* _Record excerpts_
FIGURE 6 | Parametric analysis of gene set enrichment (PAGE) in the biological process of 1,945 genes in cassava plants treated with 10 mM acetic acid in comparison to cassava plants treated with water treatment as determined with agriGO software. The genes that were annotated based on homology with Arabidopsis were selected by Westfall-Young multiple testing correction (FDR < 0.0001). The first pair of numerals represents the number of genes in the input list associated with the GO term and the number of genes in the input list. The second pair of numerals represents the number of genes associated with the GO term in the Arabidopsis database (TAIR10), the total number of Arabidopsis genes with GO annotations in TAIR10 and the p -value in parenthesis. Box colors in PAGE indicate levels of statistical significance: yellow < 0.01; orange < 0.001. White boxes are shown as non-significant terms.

...

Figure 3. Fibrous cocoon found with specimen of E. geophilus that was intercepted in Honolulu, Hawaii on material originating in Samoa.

--

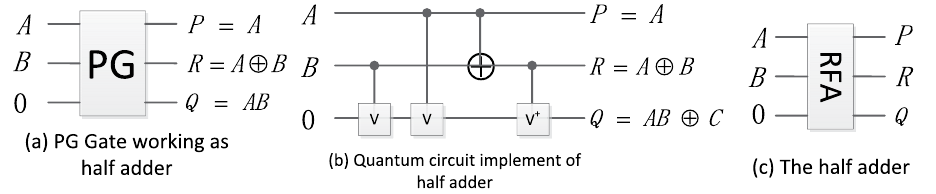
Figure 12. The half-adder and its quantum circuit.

* _Your goal_
In the material above, find each line containing the word "that" and copy it.

* _Response below_
FIGURE 6 | Parametric analysis of gene set enrichment (PAGE) in the biological process of 1,945 genes in cassava plants treated with 10 mM acetic acid in comparison to cassava plants treated with water treatment as determined with agriGO software. The genes that were annotated based on homology with Arabidopsis were selected by Westfall-Young multiple testing correction (FDR < 0.0001). The first pair of numerals represents the number of genes in the input list associated with the GO term and the number of genes in the input list. The second pair of numerals represents the number of genes associated with the GO term in the Arabidopsis database (TAIR10), the total number of Arabidopsis genes with GO annotations in TAIR10 and the p -value in parenthesis. Box colors in PAGE indicate levels of statistical significance: yellow < 0.01; orange < 0.001. White boxes are shown as non-significant terms.
Figure 3. Fibrous cocoon found with specimen of E. geophilus that was intercepted in Honolulu, Hawaii on material originating in Samoa.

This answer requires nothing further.